The SP Basics would get no play without the SP Support. Tank Dialga without PokeTurn? Useless. Infernape's Fire Spin without Energy Gain? Too slow. SP decks without Cyrus? Not consistent enough.
I don't think Power Spray was needed, but without the other support people would be moaning about how SP was a failed concept. Try building an SP deck without any TGIs and Cyrus . . . it's rubbish.
Well, that's fine by me. As I said before, this format was perfectly fine before SP Pokemon. They should not have gone tampering with the format with such radical concepts in my opinion. The basic problem with the SP concept in general is that you must have one of two things for it to work within the game: since they are restricted to being basics, they must be strong attackers and function like they are Stage 1 or 2 Pokemon, or they would be too weak offensively. The problem here is that this makes them too over-powered because they are after all Basics, and are very fast. You can make them fast, but you can't make them too strong or they are unbalanced. The second option for making the mechanic work at all is the following: make the Pokemon so that they are not too strong offensively, but give them strong Trainer support so that they can have different means of defeating opponents rather than just by a head on attack, which clearly wouldn't work against Stage 2 Pokemon which have too much HP and attacks that are too strong for that to be a fair fight. Clearly, it seems PCL took the latter route with Platinum, because that is exactly what we saw. The strongest attack any SP Pokemon in Platinum could do was Weavile G's Team Attack, which could do up to 70, given you had a full bench of SP Pokemon. There was also Dialga G, which could use Second Strike for 70 if the Defending Pokemon already had 2 damage counters on it. I am ignoring the Lv.X SP Pokemon for now, but the Dialga G Lv.X and Palkia G Lv.X could both do 80 for four Energies. For the most part, the attacks themselves weren't very impressive compared to what we had recently seen before. The Trainers that the SP Pokemon is what made them playable. The problem I intend to point out in all of this is that in Rising Rivals, the Pokemon suddenly gained a lot of offensive power and even more Trainer support. This tipped them over the edge and made them too over-powered from my observation, because the Trainers in Platinum were still very good for them, but in Rising Rivals they are Stage 2 Pokemon that skipped evolution and had a pool of powerful and easily abusive Trainers they could exploit exclusively. Considering they were already working very well in Platinum with the their speed and already eliminating set up decks from the metagame it is clear they didn't need any more help to make them dominant, but they got it.

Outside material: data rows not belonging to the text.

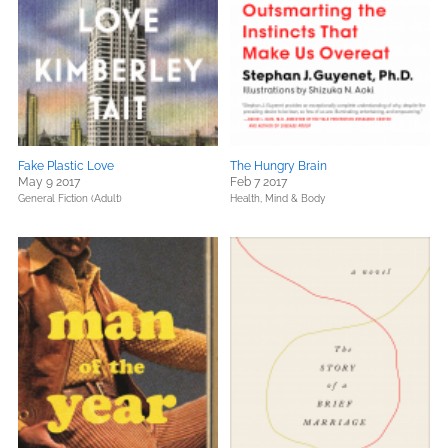
Fake Plastic Love
The Hungry Brain
May 9 2017
Feb 7 2017
General Fiction (Adult)
Health, Mind & Body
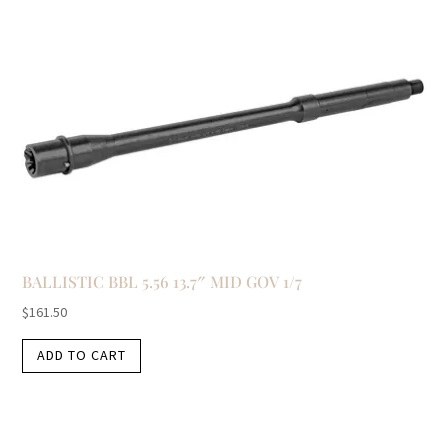
BALLISTIC BBL 5.56 13.7″ MID GOV 1/7
$
161.50
ADD TO CART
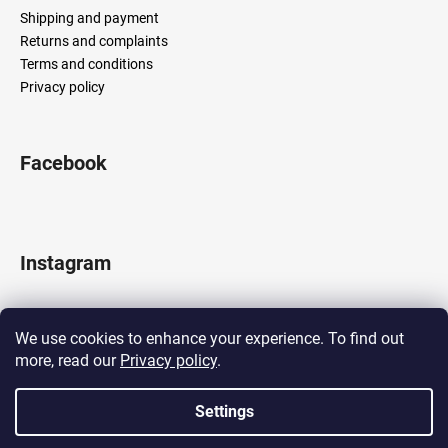
Shipping and payment
Returns and complaints
Terms and conditions
Privacy policy
Facebook
Instagram
We use cookies to enhance your experience. To find out
more, read our
Privacy policy
.
Follow on Instagram
Settings
Created by Shoptet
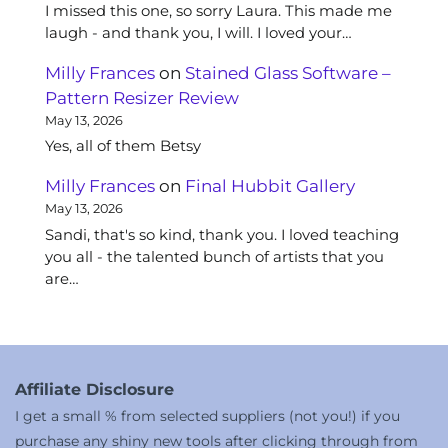
I missed this one, so sorry Laura. This made me
laugh - and thank you, I will. I loved your…
Milly Frances
on
Stained Glass Software –
Pattern Resizer Review
May 13, 2026
Yes, all of them Betsy
Milly Frances
on
Final Hubbit Gallery
May 13, 2026
Sandi, that's so kind, thank you. I loved teaching
you all - the talented bunch of artists that you
are…
Affiliate Disclosure
I get a small % from selected suppliers (not you!) if you
purchase any shiny new tools after clicking through from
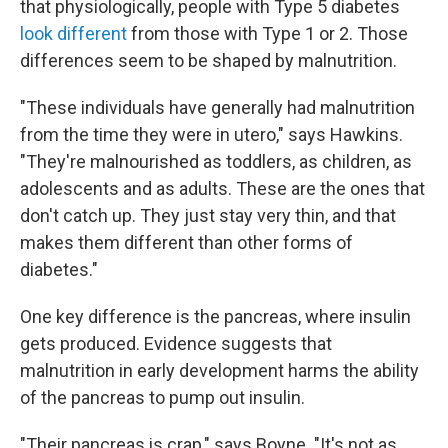
that physiologically, people with Type 5 diabetes
look different
from those with Type 1 or 2. Those
differences seem to be shaped by malnutrition.
"These individuals have generally had malnutrition
from the time they were in utero," says Hawkins.
"They're malnourished as toddlers, as children, as
adolescents and as adults. These are the ones that
don't catch up. They just stay very thin, and that
makes them different than other forms of
diabetes."
One key difference is the pancreas, where insulin
gets produced. Evidence suggests that
malnutrition in early development harms the ability
of the pancreas to pump out insulin.
"Their pancreas is crap," says Boyne. "It's not as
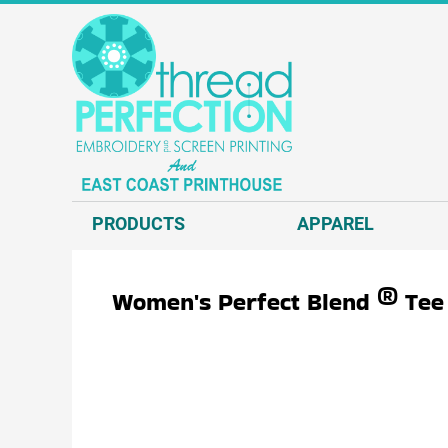
{CC} - {CN}
T-SHIRTS
PRODUCTS
SWEATSHIRTS
APPAREL
HEADWEAR
APPAREL
JACKETS AND VESTS
REQUEST A QUOTE
POLOS AND BUSINESS WEAR
EMBROIDERY
OUTERWEAR.
SCREEN PRINT
PRODUCTS
APPAREL
ACCESSORIES.
DIRECT TO GARMENT - D2G
DECORATED PRODUCTS
DIRECT TO FILM - DTF
Women's Perfect Blend ® Tee
GRAPHIC DESIGN
ABOUT US
CONTACT US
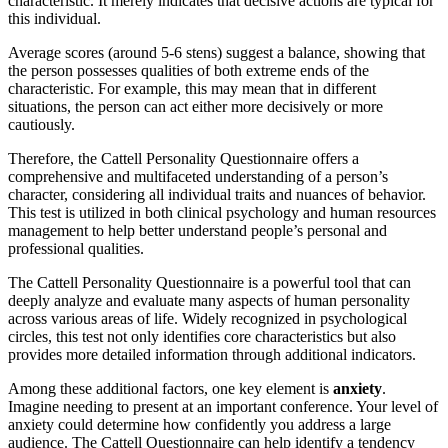
characteristic. It merely indicates that decisive actions are typical for
this individual.
Average scores (around 5-6 stens) suggest a balance, showing that
the person possesses qualities of both extreme ends of the
characteristic. For example, this may mean that in different
situations, the person can act either more decisively or more
cautiously.
Therefore, the Cattell Personality Questionnaire offers a
comprehensive and multifaceted understanding of a person’s
character, considering all individual traits and nuances of behavior.
This test is utilized in both clinical psychology and human resources
management to help better understand people’s personal and
professional qualities.
The Cattell Personality Questionnaire is a powerful tool that can
deeply analyze and evaluate many aspects of human personality
across various areas of life. Widely recognized in psychological
circles, this test not only identifies core characteristics but also
provides more detailed information through additional indicators.
Among these additional factors, one key element is
anxiety
.
Imagine needing to present at an important conference. Your level of
anxiety could determine how confidently you address a large
audience. The Cattell Questionnaire can help identify a tendency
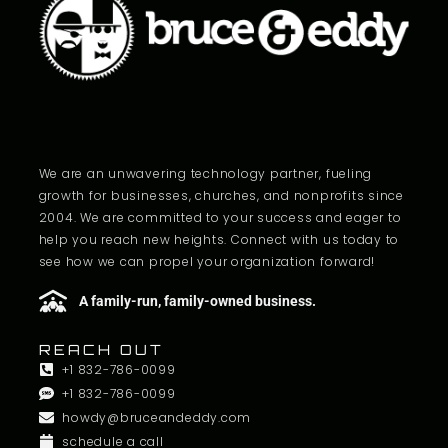
We are an unwavering technology partner, fueling
growth for businesses, churches, and nonprofits since
2004. We are committed to your success and eager to
help you reach new heights. Connect with us today to
see how we can propel your organization forward!
A family-run, family-owned business.
REACH OUT
+1 832-786-0099
+1 832-786-0099
howdy@bruceandeddy.com
schedule a call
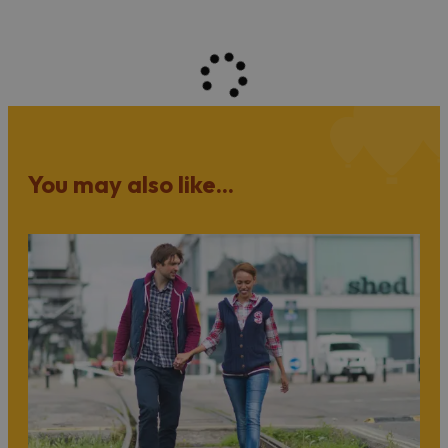
You may also like...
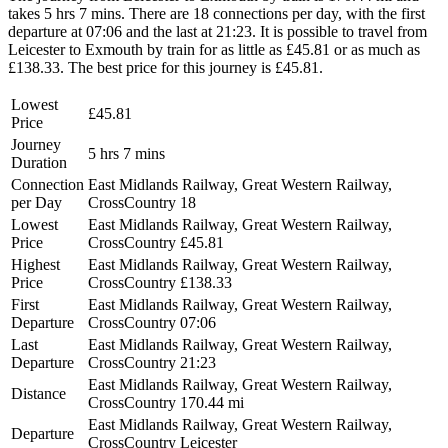
takes 5 hrs 7 mins. There are 18 connections per day, with the first
departure at 07:06 and the last at 21:23. It is possible to travel from
Leicester to Exmouth by train for as little as £45.81 or as much as
£138.33. The best price for this journey is £45.81.
Lowest
£45.81
Price
Journey
5 hrs 7 mins
Duration
Connection
East Midlands Railway, Great Western Railway,
per Day
CrossCountry
18
Lowest
East Midlands Railway, Great Western Railway,
Price
CrossCountry
£45.81
Highest
East Midlands Railway, Great Western Railway,
Price
CrossCountry
£138.33
First
East Midlands Railway, Great Western Railway,
Departure
CrossCountry
07:06
Last
East Midlands Railway, Great Western Railway,
Departure
CrossCountry
21:23
East Midlands Railway, Great Western Railway,
Distance
CrossCountry
170.44 mi
East Midlands Railway, Great Western Railway,
Departure
CrossCountry
Leicester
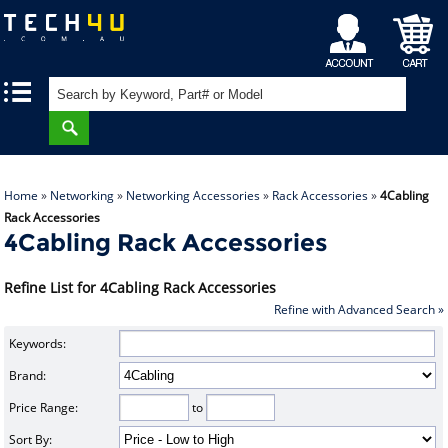
My
Shopping
|
|
Account
Cart
Home
»
Networking
»
Networking Accessories
»
Rack Accessories
»
4Cabling
Rack Accessories
4Cabling Rack Accessories
Refine List for 4Cabling Rack Accessories
Refine with Advanced Search »
Keywords:
Brand:
Price Range:
to
Sort By:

And what Scizor says about Kingdra, Machamp, Gengar, and Poketurn is correct. Specifically about the first three, they are so able to exploit BTS like no other Pokemon can that makes people want BTS limited, which would be a silly thing to do. For any other Pokemon that evolves, BTS is no big deal, and there are often times less inconsistent ways of putting your evolutions into play. But those three are a particular three that are very capable of exploiting it, but that is not grounds for limiting the card.